**Try it**
Print a faithful copy of the data below, word for word, with the pictures left out.

+ + + + + + +

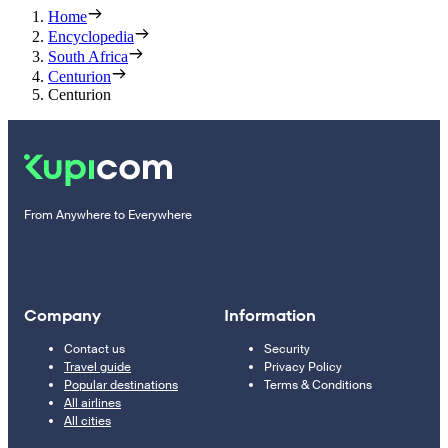
Home
Encyclopedia
South Africa
Centurion
Centurion
From Anywhere to Everywhere
Company
Information
Contact us
Security
Travel guide
Privacy Policy
Popular destinations
Terms & Conditions
All airlines
All cities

+ + + + + + +

**Solved problem**
Home
Encyclopedia
South Africa
Centurion
Centurion
From Anywhere to Everywhere
Company
Information
Contact us
Security
Travel guide
Privacy Policy
Popular destinations
Terms & Conditions
All airlines
All cities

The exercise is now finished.